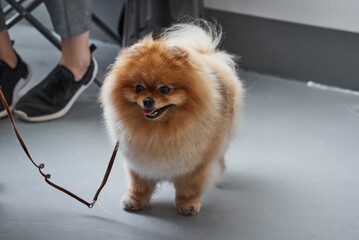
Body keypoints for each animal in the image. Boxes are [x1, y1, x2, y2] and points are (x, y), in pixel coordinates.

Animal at [100, 20, 243, 216]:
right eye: (139, 88)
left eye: (165, 89)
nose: (147, 101)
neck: (159, 129)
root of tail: (208, 56)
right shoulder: (138, 162)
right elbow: (139, 184)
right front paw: (134, 200)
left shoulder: (195, 166)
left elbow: (189, 188)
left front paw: (188, 204)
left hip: (222, 138)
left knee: (220, 155)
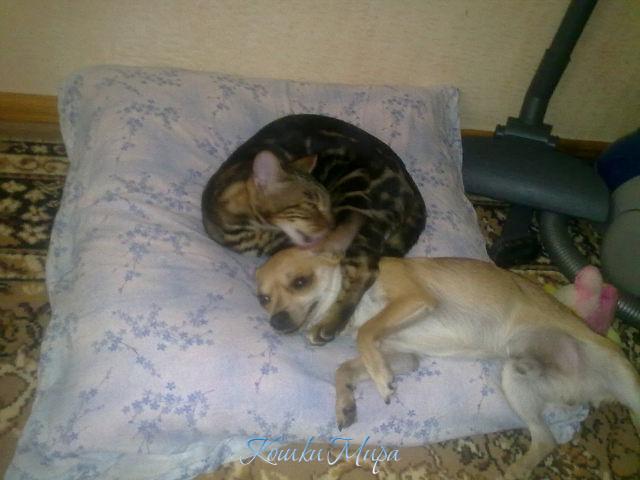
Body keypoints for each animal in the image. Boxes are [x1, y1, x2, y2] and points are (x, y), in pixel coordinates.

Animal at [201, 114, 426, 344]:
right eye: (310, 205)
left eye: (326, 204)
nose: (332, 224)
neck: (250, 230)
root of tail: (411, 187)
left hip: (356, 202)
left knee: (365, 270)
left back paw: (331, 322)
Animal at [255, 247, 640, 479]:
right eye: (263, 299)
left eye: (301, 282)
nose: (276, 321)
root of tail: (588, 395)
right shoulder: (403, 356)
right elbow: (347, 366)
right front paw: (346, 400)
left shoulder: (413, 300)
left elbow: (366, 333)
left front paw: (379, 380)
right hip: (515, 379)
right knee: (545, 440)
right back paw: (516, 469)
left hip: (625, 378)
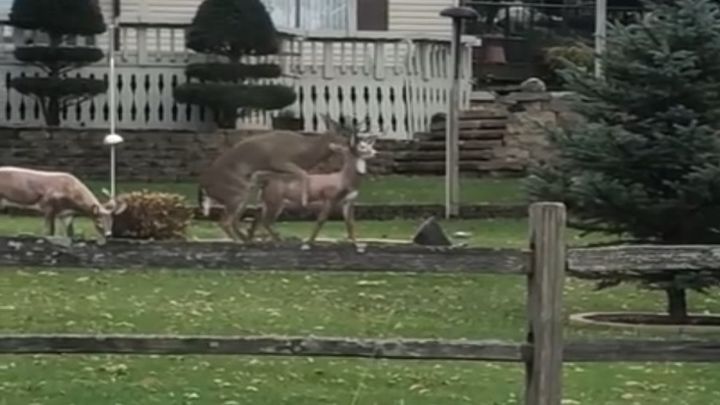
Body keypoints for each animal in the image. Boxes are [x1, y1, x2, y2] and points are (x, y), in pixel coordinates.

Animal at [197, 112, 358, 241]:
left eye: (351, 134)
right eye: (344, 134)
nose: (353, 147)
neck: (304, 151)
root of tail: (204, 186)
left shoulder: (270, 171)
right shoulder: (279, 160)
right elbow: (304, 174)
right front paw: (304, 200)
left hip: (239, 193)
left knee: (233, 219)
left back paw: (249, 238)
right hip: (235, 192)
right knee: (225, 221)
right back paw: (243, 241)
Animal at [248, 134, 380, 245]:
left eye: (370, 145)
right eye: (362, 146)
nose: (375, 152)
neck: (344, 180)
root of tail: (265, 182)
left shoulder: (349, 201)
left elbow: (350, 223)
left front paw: (356, 243)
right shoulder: (329, 197)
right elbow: (321, 220)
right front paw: (309, 242)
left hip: (270, 201)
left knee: (258, 217)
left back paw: (254, 239)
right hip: (275, 200)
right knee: (265, 221)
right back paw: (278, 240)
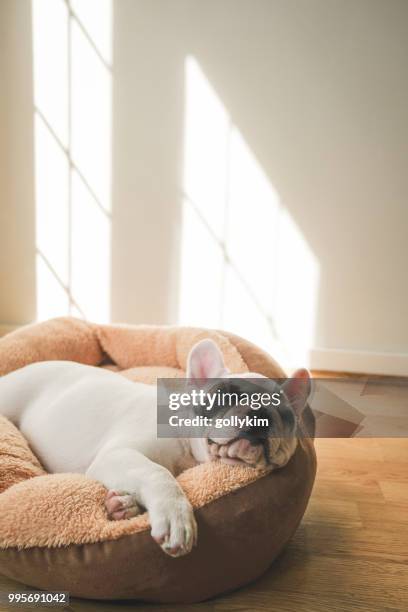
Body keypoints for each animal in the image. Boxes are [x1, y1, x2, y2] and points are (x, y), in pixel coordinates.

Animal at [0, 340, 310, 560]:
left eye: (286, 415)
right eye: (223, 394)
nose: (260, 413)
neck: (187, 449)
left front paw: (124, 505)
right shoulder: (120, 455)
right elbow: (157, 473)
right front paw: (176, 517)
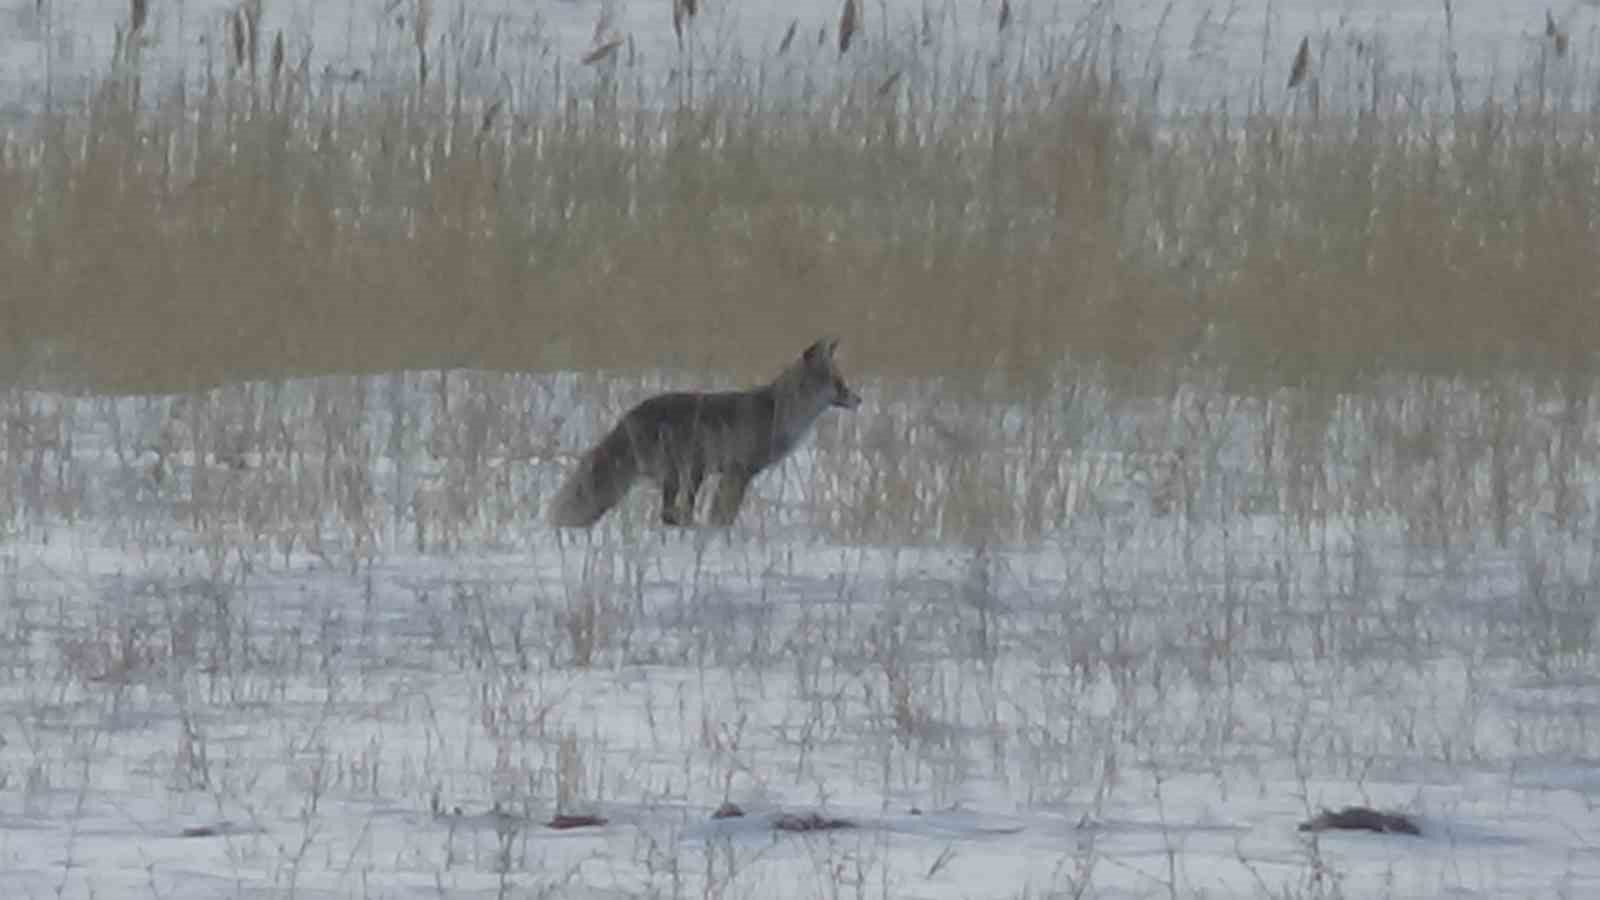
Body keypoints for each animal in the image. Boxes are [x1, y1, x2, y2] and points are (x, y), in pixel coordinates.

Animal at [547, 339, 864, 528]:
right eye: (838, 383)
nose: (858, 400)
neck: (780, 413)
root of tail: (629, 418)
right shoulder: (739, 471)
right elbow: (723, 515)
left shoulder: (731, 474)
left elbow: (721, 514)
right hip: (686, 473)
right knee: (671, 514)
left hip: (686, 476)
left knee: (673, 513)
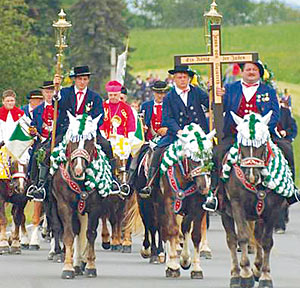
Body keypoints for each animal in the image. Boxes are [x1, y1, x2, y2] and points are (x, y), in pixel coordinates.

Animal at [158, 122, 214, 278]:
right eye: (192, 159)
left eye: (209, 158)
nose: (204, 187)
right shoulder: (170, 204)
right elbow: (172, 230)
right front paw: (174, 265)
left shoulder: (198, 208)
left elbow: (194, 234)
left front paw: (194, 266)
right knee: (165, 230)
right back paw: (169, 262)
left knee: (184, 228)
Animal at [221, 111, 290, 286]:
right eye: (242, 145)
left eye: (262, 145)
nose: (251, 176)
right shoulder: (237, 205)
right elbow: (242, 237)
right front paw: (245, 274)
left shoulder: (273, 209)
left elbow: (266, 241)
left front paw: (265, 275)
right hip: (226, 212)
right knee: (231, 239)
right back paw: (235, 274)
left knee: (258, 236)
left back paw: (257, 268)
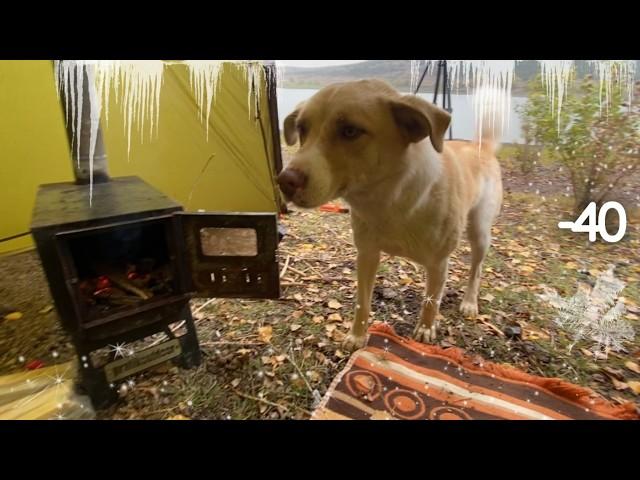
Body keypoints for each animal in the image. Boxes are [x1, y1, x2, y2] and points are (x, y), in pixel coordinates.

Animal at [278, 79, 502, 348]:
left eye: (350, 131)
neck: (390, 201)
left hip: (479, 232)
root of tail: (481, 148)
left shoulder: (439, 263)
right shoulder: (367, 255)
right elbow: (362, 302)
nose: (284, 181)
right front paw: (357, 336)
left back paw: (469, 301)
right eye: (302, 129)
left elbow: (431, 302)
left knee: (476, 269)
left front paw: (425, 330)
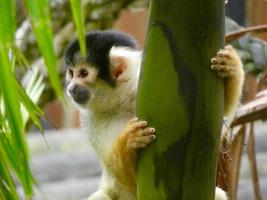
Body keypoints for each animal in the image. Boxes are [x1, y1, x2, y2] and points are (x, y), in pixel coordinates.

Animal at [64, 30, 245, 199]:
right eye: (71, 73)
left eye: (83, 73)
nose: (71, 88)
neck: (122, 101)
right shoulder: (93, 120)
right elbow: (129, 180)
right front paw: (129, 141)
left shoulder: (143, 84)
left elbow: (218, 115)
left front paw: (231, 67)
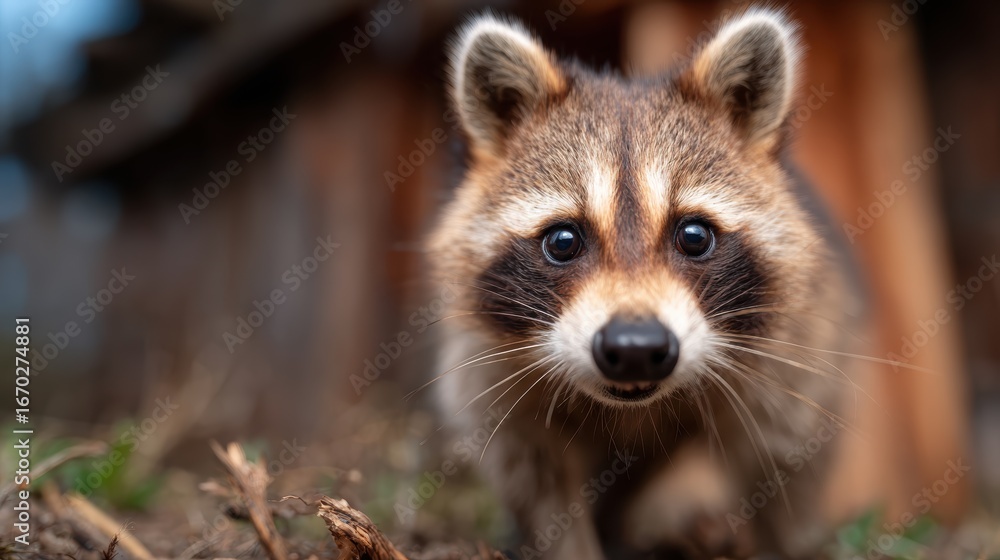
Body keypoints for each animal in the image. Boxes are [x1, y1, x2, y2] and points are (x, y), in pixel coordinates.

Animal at [428, 9, 861, 559]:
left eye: (694, 236)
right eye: (563, 241)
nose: (634, 347)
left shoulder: (793, 358)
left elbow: (786, 472)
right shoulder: (491, 375)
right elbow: (538, 488)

^^^^

* _Activity_:
The lines to copy are those in the listing that contain "root".

* _Written solution_:
root of tail: (208, 56)
root of tail: (411, 187)
root of tail: (588, 395)
root of tail: (204, 186)
root of tail: (265, 182)
root of tail: (629, 418)
root of tail: (481, 148)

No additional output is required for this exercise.